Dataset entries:

........

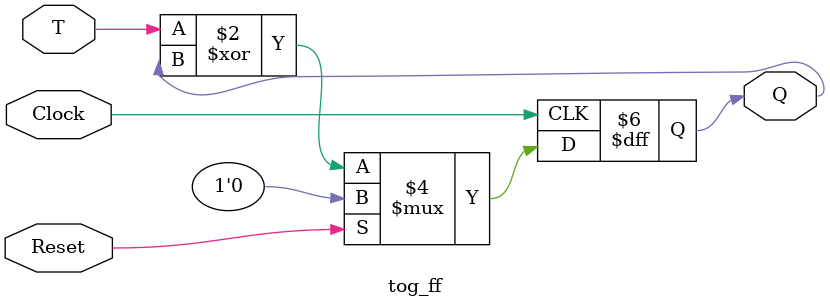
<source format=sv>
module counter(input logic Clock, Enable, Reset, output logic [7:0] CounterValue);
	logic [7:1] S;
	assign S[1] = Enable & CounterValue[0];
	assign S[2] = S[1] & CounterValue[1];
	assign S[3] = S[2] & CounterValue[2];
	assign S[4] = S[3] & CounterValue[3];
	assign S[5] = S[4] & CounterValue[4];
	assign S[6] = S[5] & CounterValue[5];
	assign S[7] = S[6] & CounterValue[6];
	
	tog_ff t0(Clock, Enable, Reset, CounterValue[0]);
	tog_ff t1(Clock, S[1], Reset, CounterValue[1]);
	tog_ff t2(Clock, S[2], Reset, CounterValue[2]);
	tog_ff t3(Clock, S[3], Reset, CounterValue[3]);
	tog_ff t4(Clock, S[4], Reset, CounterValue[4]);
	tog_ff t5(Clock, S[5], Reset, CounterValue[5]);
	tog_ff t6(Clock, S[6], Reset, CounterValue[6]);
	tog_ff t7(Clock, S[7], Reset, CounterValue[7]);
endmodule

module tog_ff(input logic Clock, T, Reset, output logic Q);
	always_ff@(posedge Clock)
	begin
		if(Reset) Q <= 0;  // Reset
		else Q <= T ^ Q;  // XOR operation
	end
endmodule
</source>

........

* **WHAT TO DO**
Your task is to retype, exactly and only, the lines from the one with "assign S[1] = Enable & CounterValue[0];" through the final line above.

* **YOUR SOLUTION**
	assign S[1] = Enable & CounterValue[0];
	assign S[2] = S[1] & CounterValue[1];
	assign S[3] = S[2] & CounterValue[2];
	assign S[4] = S[3] & CounterValue[3];
	assign S[5] = S[4] & CounterValue[4];
	assign S[6] = S[5] & CounterValue[5];
	assign S[7] = S[6] & CounterValue[6];
	
	tog_ff t0(Clock, Enable, Reset, CounterValue[0]);
	tog_ff t1(Clock, S[1], Reset, CounterValue[1]);
	tog_ff t2(Clock, S[2], Reset, CounterValue[2]);
	tog_ff t3(Clock, S[3], Reset, CounterValue[3]);
	tog_ff t4(Clock, S[4], Reset, CounterValue[4]);
	tog_ff t5(Clock, S[5], Reset, CounterValue[5]);
	tog_ff t6(Clock, S[6], Reset, CounterValue[6]);
	tog_ff t7(Clock, S[7], Reset, CounterValue[7]);
endmodule

module tog_ff(input logic Clock, T, Reset, output logic Q);
	always_ff@(posedge Clock)
	begin
		if(Reset) Q <= 0;  // Reset
		else Q <= T ^ Q;  // XOR operation
	end
endmodule
</source>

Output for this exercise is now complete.